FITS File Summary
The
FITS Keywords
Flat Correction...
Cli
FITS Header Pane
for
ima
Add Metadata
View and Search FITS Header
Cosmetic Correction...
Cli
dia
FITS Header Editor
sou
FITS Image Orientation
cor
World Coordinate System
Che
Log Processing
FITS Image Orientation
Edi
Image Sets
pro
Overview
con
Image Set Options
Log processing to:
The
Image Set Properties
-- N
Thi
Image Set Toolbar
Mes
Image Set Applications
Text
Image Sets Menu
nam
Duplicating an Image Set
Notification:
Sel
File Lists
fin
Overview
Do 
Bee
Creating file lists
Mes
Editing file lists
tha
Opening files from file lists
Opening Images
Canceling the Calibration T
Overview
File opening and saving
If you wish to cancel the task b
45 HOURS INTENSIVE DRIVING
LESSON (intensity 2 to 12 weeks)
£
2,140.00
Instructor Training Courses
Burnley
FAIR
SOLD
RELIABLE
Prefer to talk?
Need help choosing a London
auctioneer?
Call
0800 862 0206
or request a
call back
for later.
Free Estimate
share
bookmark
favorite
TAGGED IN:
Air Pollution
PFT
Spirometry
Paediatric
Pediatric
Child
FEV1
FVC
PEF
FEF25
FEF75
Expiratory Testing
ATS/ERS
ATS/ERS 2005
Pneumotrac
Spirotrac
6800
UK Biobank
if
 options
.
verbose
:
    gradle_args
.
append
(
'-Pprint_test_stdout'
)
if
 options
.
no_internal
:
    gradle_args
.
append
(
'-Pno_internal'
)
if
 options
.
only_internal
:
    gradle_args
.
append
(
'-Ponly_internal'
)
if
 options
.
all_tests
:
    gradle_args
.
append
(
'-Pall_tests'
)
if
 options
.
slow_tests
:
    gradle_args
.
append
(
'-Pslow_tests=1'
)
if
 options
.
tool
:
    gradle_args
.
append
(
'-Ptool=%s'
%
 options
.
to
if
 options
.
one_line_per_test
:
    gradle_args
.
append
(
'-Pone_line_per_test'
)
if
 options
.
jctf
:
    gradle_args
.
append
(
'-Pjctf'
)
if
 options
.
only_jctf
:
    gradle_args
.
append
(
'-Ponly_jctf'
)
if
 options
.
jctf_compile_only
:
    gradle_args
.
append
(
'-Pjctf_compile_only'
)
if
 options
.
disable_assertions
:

+---+

To do -> How many lines in the entries include the string "Header"? Answer with the number alone.

Written answer -> 3